Text data extracted from pages
>>>>>

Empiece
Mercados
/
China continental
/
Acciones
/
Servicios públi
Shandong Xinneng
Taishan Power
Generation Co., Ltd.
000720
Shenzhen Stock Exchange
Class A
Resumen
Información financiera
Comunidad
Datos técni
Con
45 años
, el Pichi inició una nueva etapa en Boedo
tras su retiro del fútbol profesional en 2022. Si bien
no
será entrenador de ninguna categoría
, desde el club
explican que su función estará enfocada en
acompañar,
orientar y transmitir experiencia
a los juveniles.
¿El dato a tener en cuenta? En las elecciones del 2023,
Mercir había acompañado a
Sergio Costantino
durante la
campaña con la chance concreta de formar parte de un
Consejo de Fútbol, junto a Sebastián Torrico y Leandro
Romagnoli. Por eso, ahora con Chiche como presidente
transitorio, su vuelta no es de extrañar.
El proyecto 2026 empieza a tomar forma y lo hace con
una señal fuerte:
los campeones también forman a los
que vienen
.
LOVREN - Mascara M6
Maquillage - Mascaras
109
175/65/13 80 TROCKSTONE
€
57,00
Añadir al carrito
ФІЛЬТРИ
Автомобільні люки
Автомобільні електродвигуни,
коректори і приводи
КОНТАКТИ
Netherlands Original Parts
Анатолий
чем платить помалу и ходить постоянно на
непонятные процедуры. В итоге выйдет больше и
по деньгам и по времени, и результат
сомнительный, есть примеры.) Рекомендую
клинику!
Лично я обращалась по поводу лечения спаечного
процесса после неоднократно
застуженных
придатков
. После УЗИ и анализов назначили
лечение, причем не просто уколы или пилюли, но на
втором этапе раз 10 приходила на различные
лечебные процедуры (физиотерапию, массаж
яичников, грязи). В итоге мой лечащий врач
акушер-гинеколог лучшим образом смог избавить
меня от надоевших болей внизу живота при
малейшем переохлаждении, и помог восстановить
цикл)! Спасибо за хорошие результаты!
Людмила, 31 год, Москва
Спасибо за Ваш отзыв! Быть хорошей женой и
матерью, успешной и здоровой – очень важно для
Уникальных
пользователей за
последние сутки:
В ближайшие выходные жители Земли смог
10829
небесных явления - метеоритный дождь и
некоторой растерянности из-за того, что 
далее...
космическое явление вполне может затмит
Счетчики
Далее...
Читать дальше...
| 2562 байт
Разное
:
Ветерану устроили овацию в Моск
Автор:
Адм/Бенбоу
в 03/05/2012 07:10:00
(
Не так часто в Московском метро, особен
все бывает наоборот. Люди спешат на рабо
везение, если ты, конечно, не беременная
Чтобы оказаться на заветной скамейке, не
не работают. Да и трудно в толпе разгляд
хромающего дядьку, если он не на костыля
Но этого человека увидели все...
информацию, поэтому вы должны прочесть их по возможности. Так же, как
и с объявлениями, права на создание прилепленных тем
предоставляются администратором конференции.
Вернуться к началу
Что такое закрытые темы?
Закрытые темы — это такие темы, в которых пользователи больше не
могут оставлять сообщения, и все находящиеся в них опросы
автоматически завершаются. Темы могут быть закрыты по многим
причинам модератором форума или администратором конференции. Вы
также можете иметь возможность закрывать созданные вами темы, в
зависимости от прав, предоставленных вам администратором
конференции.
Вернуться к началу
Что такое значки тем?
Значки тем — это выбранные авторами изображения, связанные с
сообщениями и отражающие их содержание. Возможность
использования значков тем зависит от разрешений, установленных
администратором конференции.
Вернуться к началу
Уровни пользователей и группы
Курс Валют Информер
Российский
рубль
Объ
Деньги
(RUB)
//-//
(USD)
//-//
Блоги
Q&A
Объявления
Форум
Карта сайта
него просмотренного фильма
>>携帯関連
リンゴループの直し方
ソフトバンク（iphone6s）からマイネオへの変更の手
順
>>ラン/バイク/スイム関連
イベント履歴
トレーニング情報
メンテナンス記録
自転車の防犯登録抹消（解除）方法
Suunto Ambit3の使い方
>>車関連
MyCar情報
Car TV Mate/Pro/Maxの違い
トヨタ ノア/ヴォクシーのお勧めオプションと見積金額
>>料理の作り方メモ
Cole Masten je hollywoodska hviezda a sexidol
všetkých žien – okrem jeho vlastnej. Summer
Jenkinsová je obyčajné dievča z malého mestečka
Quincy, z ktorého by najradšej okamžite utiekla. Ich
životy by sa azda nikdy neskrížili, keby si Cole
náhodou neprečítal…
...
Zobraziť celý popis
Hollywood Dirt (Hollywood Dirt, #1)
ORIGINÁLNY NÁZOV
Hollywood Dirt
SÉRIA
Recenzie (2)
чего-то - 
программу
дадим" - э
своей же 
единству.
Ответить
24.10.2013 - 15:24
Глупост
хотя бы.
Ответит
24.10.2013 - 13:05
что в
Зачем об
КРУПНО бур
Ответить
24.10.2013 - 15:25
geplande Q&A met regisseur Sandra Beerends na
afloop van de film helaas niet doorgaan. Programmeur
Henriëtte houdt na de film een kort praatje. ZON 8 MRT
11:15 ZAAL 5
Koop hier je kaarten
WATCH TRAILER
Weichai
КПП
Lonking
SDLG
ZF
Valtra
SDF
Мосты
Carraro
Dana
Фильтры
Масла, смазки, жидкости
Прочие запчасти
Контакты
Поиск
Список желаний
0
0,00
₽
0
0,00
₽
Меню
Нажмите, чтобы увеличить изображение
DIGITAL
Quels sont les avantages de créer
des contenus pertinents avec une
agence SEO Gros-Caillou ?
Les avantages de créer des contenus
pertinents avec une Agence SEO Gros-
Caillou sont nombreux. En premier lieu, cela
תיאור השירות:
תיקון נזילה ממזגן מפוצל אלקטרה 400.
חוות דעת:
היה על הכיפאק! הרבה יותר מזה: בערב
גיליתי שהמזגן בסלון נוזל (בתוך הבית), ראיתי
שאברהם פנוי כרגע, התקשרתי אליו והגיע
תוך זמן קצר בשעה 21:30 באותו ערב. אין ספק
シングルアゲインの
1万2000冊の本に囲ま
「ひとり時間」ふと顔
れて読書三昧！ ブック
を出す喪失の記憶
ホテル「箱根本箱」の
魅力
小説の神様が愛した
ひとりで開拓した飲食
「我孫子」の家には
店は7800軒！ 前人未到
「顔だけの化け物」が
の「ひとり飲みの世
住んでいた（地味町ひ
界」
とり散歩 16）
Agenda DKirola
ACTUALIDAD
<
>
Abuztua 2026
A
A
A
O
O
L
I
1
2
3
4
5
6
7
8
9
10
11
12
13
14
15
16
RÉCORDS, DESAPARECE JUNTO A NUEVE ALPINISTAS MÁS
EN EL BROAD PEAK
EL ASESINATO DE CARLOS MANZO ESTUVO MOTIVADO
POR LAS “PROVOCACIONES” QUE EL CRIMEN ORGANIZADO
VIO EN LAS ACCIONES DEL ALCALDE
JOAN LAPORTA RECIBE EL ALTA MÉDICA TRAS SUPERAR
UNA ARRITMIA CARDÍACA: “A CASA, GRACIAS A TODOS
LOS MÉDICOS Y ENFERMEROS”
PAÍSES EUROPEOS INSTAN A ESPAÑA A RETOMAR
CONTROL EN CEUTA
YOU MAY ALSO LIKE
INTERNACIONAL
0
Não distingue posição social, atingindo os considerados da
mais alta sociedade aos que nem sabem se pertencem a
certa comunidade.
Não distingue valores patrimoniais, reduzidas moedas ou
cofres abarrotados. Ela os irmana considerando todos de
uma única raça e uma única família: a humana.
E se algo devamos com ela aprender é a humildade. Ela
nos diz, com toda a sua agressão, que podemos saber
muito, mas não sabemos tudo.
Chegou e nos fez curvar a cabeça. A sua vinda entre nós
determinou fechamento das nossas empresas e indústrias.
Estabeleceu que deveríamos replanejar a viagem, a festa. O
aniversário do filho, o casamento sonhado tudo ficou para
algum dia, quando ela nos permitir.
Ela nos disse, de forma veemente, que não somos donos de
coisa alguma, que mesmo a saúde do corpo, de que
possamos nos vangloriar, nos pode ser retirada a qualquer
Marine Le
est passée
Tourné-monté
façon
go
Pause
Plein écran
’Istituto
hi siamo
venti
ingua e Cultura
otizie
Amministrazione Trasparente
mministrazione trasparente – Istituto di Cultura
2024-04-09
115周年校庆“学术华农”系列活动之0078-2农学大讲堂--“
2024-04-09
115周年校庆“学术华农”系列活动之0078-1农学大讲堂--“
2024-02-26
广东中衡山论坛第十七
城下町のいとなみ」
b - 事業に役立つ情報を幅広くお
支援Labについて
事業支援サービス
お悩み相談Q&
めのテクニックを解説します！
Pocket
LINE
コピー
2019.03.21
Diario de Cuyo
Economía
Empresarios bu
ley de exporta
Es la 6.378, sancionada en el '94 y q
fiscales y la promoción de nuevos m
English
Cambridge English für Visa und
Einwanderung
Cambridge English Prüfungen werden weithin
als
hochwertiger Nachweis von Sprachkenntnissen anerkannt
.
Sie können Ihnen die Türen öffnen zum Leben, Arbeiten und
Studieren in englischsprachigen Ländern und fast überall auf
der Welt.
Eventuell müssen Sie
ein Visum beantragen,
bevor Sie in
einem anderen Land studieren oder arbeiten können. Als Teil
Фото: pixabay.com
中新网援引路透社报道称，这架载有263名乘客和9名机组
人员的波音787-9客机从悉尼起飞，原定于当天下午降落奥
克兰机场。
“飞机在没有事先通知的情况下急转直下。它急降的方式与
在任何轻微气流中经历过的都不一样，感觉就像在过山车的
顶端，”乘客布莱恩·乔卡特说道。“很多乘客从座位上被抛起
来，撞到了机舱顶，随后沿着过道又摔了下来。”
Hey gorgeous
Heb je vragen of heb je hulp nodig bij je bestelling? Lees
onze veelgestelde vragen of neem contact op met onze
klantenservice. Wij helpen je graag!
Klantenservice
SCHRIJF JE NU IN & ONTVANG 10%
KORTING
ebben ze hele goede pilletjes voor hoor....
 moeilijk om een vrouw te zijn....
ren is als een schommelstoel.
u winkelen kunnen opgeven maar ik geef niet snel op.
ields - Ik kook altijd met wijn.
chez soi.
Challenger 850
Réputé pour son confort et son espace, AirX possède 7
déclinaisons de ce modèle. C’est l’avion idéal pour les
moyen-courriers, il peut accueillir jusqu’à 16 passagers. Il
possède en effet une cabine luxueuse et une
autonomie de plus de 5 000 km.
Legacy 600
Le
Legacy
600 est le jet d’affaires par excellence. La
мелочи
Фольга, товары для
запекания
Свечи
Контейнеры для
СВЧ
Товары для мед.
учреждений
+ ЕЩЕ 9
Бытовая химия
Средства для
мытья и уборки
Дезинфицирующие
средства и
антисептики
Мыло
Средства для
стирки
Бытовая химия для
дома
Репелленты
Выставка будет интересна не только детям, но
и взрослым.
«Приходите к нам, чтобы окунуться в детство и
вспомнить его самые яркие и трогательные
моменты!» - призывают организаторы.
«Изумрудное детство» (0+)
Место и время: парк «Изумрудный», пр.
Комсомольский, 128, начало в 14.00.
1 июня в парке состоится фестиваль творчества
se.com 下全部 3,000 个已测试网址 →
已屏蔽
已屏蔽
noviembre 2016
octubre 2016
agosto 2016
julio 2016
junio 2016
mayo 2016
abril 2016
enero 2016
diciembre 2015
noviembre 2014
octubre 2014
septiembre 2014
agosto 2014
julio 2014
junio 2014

<<<<<

What you have to do.
Print verbatim every line of the records from the very first line through the line containing "лечебные процедуры (физиотерапию, массаж", with that line included.

Finished exercise.
Empiece
Mercados
/
China continental
/
Acciones
/
Servicios públi
Shandong Xinneng
Taishan Power
Generation Co., Ltd.
000720
Shenzhen Stock Exchange
Class A
Resumen
Información financiera
Comunidad
Datos técni
Con
45 años
, el Pichi inició una nueva etapa en Boedo
tras su retiro del fútbol profesional en 2022. Si bien
no
será entrenador de ninguna categoría
, desde el club
explican que su función estará enfocada en
acompañar,
orientar y transmitir experiencia
a los juveniles.
¿El dato a tener en cuenta? En las elecciones del 2023,
Mercir había acompañado a
Sergio Costantino
durante la
campaña con la chance concreta de formar parte de un
Consejo de Fútbol, junto a Sebastián Torrico y Leandro
Romagnoli. Por eso, ahora con Chiche como presidente
transitorio, su vuelta no es de extrañar.
El proyecto 2026 empieza a tomar forma y lo hace con
una señal fuerte:
los campeones también forman a los
que vienen
.
LOVREN - Mascara M6
Maquillage - Mascaras
109
175/65/13 80 TROCKSTONE
€
57,00
Añadir al carrito
ФІЛЬТРИ
Автомобільні люки
Автомобільні електродвигуни,
коректори і приводи
КОНТАКТИ
Netherlands Original Parts
Анатолий
чем платить помалу и ходить постоянно на
непонятные процедуры. В итоге выйдет больше и
по деньгам и по времени, и результат
сомнительный, есть примеры.) Рекомендую
клинику!
Лично я обращалась по поводу лечения спаечного
процесса после неоднократно
застуженных
придатков
. После УЗИ и анализов назначили
лечение, причем не просто уколы или пилюли, но на
втором этапе раз 10 приходила на различные
лечебные процедуры (физиотерапию, массаж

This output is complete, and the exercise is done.